🤖 AI Summary
Existing multimodal sentiment analysis methods struggle to dynamically model inter-modal interactions and are often biased by sentiment cues inherent in the linguistic modality. To address these limitations, this work proposes the Multimodal Causal Attention Fusion (MCAF) framework, which uniquely integrates causal intervention with multi-granularity dynamic routing to achieve fine-grained interaction awareness and bias disentanglement across feature, temporal, and modal levels. Built upon the information bottleneck principle, MCAF formulates a structural causal model and introduces a multi-granularity causal dynamic router that adaptively identifies complementary, conflicting, or redundant relationships among modalities. A conditional diffusion denoising module is further incorporated to enhance robustness. The framework achieves state-of-the-art performance on CMU-MOSI and CMU-MOSEI, yielding Acc-2/F1 scores of 86.52%/86.51% and 86.72%/86.65%, respectively.
📝 Abstract
Although Multimodal Sentiment Analysis (MSA) effectively leverages rich information from language, visual, and acoustic modalities, existing methods still face two core challenges: 1) static conflict suppression mechanisms fail to adapt to dynamic variations across samples, and 2) the inherent sentimental bias within the language modality, which can misguide learning from other modalities, remains entangled. To this end, we propose a Dynamic Multimodal Causal Disentanglement and Adaptive Fusion Framework (MCAF). Its cornerstone is the Multi-Granularity Causal Dynamic Router and a Conditional Diffusion Denoising Module.

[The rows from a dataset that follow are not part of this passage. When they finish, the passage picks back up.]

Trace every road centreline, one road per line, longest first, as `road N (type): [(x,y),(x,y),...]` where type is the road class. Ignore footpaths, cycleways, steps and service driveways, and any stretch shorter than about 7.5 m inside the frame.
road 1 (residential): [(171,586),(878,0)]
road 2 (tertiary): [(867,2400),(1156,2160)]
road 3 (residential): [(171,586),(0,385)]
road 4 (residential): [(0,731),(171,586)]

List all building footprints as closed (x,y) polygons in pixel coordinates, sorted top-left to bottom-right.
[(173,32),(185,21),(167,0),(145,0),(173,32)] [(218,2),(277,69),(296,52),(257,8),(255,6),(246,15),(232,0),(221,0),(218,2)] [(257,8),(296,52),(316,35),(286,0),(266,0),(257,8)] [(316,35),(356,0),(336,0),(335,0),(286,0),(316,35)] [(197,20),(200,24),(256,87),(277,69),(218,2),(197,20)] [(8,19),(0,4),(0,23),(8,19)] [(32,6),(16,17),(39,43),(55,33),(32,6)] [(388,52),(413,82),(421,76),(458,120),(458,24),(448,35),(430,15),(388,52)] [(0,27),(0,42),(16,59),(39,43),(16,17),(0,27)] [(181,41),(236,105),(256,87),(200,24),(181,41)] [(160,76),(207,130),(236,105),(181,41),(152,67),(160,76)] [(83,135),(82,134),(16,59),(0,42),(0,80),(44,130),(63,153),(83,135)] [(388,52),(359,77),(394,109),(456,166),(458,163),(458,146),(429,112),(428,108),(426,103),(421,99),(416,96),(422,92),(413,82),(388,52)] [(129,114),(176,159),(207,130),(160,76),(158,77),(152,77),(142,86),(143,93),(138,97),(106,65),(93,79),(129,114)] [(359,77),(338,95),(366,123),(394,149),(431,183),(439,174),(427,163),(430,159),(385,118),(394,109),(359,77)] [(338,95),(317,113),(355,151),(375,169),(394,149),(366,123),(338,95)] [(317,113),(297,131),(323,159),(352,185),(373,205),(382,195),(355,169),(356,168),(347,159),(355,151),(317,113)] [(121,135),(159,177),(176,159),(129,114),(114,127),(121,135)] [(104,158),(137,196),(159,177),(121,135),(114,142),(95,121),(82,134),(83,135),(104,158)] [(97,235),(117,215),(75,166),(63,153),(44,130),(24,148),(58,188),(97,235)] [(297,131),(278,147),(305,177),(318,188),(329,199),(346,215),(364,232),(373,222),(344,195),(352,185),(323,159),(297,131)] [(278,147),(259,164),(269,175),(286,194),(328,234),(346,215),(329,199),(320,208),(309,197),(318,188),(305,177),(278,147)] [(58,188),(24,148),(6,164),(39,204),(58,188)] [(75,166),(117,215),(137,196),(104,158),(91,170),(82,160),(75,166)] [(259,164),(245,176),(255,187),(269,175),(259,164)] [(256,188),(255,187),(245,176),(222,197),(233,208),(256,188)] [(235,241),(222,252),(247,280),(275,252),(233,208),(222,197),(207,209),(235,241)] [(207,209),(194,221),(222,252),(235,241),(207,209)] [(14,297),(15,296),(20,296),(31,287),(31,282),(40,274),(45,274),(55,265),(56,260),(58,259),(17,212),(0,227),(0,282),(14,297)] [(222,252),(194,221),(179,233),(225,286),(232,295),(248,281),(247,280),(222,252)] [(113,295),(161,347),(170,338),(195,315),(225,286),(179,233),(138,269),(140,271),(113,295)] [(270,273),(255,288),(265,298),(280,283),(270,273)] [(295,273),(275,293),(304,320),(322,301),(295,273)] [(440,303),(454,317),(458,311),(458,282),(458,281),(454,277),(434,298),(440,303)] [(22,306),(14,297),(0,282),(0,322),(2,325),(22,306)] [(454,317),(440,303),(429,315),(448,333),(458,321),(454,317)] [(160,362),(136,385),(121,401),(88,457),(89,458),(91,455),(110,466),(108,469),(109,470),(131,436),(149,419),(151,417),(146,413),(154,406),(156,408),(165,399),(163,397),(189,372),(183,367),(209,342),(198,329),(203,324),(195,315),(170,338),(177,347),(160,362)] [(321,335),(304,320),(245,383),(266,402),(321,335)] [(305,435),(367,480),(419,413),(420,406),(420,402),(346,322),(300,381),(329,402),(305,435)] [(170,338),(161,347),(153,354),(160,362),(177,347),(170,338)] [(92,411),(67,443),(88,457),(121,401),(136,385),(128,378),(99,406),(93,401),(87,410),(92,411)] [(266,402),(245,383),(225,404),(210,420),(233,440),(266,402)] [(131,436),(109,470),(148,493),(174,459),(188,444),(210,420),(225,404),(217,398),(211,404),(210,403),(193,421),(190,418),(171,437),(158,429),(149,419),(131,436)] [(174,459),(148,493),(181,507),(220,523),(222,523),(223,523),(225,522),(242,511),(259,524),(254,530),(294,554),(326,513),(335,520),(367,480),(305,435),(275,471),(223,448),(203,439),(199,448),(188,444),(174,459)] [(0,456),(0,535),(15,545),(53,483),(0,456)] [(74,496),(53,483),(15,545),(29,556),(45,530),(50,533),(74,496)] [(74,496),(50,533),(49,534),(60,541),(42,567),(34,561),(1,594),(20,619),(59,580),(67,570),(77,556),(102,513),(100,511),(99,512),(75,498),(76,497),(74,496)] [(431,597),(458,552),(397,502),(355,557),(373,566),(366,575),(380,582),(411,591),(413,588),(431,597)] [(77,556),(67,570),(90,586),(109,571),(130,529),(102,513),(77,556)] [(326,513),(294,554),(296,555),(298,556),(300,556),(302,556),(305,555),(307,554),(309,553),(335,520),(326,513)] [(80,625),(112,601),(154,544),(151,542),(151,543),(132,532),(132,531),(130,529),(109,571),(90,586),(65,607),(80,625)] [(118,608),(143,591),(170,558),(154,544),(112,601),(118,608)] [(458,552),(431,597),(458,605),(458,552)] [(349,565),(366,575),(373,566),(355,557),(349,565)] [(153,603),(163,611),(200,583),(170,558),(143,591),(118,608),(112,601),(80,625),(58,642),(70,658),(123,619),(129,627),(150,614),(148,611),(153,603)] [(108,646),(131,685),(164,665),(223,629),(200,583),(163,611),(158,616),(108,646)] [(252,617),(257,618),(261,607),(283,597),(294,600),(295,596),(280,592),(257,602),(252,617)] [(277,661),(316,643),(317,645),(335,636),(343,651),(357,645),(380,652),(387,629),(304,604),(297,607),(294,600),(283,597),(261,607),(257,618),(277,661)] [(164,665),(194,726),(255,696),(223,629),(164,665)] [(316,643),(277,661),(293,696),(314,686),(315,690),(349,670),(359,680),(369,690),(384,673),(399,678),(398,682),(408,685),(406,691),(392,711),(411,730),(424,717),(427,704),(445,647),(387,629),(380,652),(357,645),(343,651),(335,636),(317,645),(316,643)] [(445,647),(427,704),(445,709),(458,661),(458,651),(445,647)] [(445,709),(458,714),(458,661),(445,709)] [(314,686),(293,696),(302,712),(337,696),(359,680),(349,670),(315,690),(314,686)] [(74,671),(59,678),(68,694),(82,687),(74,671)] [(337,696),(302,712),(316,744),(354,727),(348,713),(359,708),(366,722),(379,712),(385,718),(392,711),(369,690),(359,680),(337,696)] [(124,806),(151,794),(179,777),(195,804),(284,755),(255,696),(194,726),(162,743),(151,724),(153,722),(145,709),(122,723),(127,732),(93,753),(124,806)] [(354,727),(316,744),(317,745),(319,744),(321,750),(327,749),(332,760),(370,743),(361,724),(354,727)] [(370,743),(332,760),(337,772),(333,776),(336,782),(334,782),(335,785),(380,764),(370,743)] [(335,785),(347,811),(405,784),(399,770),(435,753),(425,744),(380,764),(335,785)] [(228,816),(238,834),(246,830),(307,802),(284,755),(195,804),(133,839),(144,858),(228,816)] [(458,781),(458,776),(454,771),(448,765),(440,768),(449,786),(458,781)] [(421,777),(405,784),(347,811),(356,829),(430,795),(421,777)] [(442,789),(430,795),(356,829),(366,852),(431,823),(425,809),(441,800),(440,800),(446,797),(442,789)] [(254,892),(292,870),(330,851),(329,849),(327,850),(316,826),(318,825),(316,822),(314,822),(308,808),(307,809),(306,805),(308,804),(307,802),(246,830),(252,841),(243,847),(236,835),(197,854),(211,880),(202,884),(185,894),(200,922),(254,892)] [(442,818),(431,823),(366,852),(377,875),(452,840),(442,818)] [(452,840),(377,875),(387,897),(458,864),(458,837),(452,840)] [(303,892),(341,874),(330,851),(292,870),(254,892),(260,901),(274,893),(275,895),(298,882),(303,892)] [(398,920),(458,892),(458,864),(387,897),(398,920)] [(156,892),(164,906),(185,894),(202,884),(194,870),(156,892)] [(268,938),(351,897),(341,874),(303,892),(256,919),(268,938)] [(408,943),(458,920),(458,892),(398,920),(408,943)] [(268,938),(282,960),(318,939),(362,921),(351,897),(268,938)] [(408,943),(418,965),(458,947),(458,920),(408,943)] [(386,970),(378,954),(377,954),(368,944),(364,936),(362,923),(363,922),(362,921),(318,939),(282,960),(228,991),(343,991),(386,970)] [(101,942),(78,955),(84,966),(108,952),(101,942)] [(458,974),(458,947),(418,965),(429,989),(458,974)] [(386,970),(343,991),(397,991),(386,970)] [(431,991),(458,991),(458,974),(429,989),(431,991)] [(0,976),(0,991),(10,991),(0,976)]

First, we introduce a causal intervention module based on the information bottleneck principle, which builds a Structural Causal Model to disentangle sentimental bias from language features, yielding a "de-confounded" language representation as a pure guiding signal. Second, we devise a Dynamic Multimodal Router that evaluates the interaction states (complementary, conflicting, or redundant) among visual, acoustic, and de-confounded language signals in real-time across three levels: feature, temporal, and modality, then adaptively allocates weights and routes information flow for fine-grained regulation. Finally, a lightweight Conditional Diffusion Denoising Module performs iterative denoising on the fused joint representation to explicitly filter out residual irrelevant information, generating a robust hyper-modality representation. Extensive experiments on the CMU-MOSI and CMU-MOSEI benchmarks show that MCAF sets new state-of-the-art on key classification metrics, achieving an Acc-2/F1 of 86.52%/86.51% on MOSI and 86.72%/86.65% on MOSEI, while remaining highly competitive on others. Comprehensive analyses and visualizations further validate its efficacy in dynamically perceiving interactions, disentangling bias, and enhancing interpretability.